I’m not surprised the TV station were shitty at the time — and you can even hear some exasperation in Heavy Metal Massacre in the background audio when police start asking questions. It’s complete chaos, which suits Heavy Metal Massacre perfectly since so little of it was planned or thought out.
“In all there were probably 3-5 location shooting days … all of which were shambolic,” Miley said. “The editing process with them was also a shambles because the writers and directors had no concept of how even a shitbox like this should be edited together! I’m pretty sure the intent of the video was to look low budget. But because I don’t think they really had a firm grasp of what they were doing with regards to writing, scripting, shooting and editing and the money needed to even make a shitty movie they arrived at this ultra low budget by pure accident … they were shooting for something more polished but when they got into the editing they realised they didn’t really have enough of anything.”
Despite all of it, Miley says the experience provided plenty of entertainment.
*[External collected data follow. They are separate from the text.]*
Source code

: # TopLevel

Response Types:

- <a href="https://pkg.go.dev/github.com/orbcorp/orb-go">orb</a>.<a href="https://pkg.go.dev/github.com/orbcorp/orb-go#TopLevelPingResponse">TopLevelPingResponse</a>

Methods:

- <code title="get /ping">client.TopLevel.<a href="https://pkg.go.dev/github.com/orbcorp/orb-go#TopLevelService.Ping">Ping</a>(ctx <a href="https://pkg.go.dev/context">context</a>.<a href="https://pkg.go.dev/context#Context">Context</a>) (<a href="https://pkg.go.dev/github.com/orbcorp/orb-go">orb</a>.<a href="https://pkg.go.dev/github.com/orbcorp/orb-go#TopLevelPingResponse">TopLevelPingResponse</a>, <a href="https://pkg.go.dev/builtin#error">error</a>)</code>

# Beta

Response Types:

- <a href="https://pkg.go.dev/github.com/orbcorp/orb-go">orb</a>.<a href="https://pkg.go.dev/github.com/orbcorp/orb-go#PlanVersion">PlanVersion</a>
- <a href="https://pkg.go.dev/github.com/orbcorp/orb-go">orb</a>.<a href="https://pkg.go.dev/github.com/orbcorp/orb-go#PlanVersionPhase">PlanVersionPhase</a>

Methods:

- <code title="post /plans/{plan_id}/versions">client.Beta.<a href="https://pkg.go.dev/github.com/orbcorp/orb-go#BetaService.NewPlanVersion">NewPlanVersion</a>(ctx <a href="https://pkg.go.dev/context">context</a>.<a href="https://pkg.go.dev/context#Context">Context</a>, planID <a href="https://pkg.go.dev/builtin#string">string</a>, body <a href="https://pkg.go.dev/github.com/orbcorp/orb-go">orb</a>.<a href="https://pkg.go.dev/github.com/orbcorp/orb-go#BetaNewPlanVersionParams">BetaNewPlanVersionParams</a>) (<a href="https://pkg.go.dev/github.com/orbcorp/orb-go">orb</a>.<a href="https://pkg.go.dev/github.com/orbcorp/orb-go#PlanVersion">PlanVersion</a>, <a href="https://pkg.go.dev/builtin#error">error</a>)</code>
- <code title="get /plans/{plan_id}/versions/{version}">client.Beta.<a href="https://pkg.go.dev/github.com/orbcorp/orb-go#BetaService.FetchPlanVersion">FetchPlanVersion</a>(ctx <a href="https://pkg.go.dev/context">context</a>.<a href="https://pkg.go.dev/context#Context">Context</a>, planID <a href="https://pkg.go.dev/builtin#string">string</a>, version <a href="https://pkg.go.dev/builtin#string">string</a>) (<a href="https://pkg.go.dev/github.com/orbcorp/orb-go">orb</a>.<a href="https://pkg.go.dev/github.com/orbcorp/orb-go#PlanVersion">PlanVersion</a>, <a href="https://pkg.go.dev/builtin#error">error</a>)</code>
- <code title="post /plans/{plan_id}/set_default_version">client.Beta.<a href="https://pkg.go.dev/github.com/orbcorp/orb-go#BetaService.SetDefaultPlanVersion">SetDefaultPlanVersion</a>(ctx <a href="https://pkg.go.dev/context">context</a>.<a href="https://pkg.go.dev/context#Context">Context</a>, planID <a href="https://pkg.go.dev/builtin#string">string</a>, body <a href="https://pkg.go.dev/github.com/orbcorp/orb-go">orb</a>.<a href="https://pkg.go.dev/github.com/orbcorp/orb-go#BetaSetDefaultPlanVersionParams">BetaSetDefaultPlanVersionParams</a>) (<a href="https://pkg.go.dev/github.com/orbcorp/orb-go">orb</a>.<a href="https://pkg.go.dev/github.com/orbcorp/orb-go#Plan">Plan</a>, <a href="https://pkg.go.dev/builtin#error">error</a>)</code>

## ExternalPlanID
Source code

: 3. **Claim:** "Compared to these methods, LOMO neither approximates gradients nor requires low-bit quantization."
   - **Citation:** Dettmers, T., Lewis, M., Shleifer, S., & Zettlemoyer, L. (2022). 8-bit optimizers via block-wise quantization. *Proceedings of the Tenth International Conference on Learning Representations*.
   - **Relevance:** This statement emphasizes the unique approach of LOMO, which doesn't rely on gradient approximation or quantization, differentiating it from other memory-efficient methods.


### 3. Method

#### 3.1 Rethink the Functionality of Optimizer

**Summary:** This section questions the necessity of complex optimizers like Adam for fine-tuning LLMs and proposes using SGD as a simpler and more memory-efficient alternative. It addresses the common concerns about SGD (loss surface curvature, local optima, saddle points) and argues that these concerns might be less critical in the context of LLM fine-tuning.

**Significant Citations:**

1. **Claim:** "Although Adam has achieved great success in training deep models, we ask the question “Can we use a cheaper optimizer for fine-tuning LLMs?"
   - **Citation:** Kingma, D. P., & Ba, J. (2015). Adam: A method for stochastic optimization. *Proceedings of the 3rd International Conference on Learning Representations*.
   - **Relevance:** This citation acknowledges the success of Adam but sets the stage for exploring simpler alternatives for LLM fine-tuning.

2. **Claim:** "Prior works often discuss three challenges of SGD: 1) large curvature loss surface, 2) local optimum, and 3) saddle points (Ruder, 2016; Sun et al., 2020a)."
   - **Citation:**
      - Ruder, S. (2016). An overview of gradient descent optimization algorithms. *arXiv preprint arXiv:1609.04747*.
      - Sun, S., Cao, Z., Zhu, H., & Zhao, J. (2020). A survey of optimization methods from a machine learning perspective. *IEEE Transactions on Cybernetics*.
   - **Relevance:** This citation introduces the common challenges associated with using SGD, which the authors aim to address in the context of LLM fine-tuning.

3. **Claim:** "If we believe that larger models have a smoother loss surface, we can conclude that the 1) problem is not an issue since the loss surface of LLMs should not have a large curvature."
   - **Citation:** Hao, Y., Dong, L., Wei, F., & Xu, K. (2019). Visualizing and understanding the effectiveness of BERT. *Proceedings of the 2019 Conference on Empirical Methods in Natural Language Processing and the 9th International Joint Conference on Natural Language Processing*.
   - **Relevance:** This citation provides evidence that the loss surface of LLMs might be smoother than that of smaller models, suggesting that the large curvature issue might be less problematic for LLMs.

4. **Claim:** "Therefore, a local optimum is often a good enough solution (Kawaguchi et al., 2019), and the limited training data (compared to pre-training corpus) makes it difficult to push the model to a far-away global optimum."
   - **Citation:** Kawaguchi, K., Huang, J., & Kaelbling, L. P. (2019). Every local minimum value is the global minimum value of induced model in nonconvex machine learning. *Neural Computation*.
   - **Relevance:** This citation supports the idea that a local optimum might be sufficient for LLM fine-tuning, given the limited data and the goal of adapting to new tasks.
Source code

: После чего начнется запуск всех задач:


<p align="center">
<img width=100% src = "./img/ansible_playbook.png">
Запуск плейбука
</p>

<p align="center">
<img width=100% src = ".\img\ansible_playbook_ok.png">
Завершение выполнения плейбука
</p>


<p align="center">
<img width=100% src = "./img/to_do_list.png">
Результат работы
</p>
I can understand why: Heavy Metal Massacre is a true tragedy. A horrific piece of cinema, but one that is so genuinely terrible that it’s impossible not to laugh. So it’s good to know that Miley and the crew enjoyed the experience, too.
I asked them whether they kept in touch with other members of the crew, and whether anyone from Heavy Metal Massacre went on to better things. While Miley said they are still in contact with a few people, he had doubts about people’s aspirations beyond Heavy Metal Massacre.
“I’d be shocked if anyone on the cast was ever in another movie!”